What can a SOLLA Accredited financial adviser do?

SOLLA Accredited Financial Advisers: What Can They Do?

Advisers accredited by SOLLA are still financial advisers but hold a qualification that allows them to specialise in issues specific to later life and care.

These are some of the things SOLLA IFA’s can do;

1. Retirement planning, and advice on drawing an income from your pension pot. This is common to all financial advisers but a SOLLA adviser knows how local authorities view your pension pot if you’re not already drawing out an income and can take that advice a step further.

2. Funding care home fees- unfortunately we are expected to fund our own residential care, that is, living in a home where meals and a laundry service are provided, but no nursing care ( or when it is needed, usually a district nurse). We can help work out how long your capital will last, and the best options for choosing the right care package.

3. Funding for care in your own home- particularly for those living with dementia, care at home is often seen as preferable provided it doesn’t put someone in danger (e.g of falls, or dehydration). We can help you work out your budget and see how much you can reasonably afford by using your income, savings and investments.

4. Equity release and other property options- Equity release is very much in the news right now and can certainly be an option for care funding. Local authorities actually offer a similar type of arrangement to equity release called a deferred payment plan. We will look at your own circumstances to see which, if either, are the most suitable option.

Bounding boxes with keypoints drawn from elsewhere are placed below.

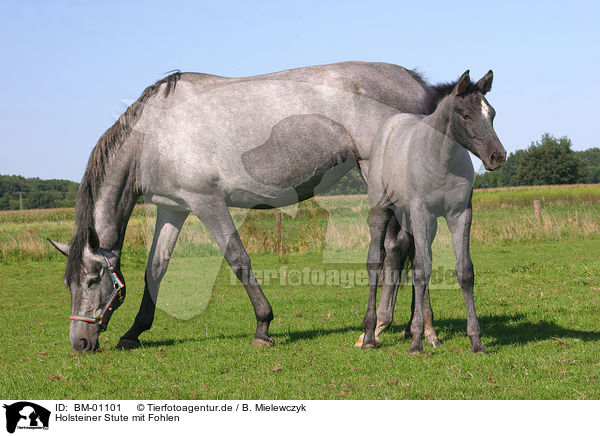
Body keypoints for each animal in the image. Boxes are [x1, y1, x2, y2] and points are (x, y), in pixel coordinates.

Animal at [49, 61, 464, 352]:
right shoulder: (173, 208)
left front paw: (263, 326)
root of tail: (414, 81)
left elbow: (237, 258)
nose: (80, 342)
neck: (155, 134)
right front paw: (135, 332)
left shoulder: (207, 203)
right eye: (68, 283)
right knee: (405, 247)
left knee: (403, 246)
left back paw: (400, 329)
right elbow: (156, 268)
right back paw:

  • (This is a lifetime mortgage. To understand the features and risks, ask for a personalised illustration.)

5. Savings and investment planning- we look at tax efficiency, your needs to draw an income from your portfolio, and your objectives with your investments and your preferences. Taking advice can make a huge difference to the smallest of decisions and save you money.

6. Tax matters, estate and wealth planning- this is a case of not letting the tail wag the dog. Let me explain- you might want to pass the maximum to your heirs, but still have income needs right now, making lifetime gifts tricky. What I would urge people not to do is:

  • Get involved in complicated and costly trust arrangements from anyone other than a solicitor
  • Invest in similarly complex and costly arrangements purported to help you keep your assets away from the local authority.

Sadly I’ve seen many situations where people have been misguided into believing that an arrangement is a panacea for all their needs. The conundrum is juggling living costs and possibly care costs, with the desire to leave certain assets to the family.

Financial advisers are predominantly planners, not order takers or product floggers. We are there to give balanced advice to help you achieve as much as possible, the things that matter to you.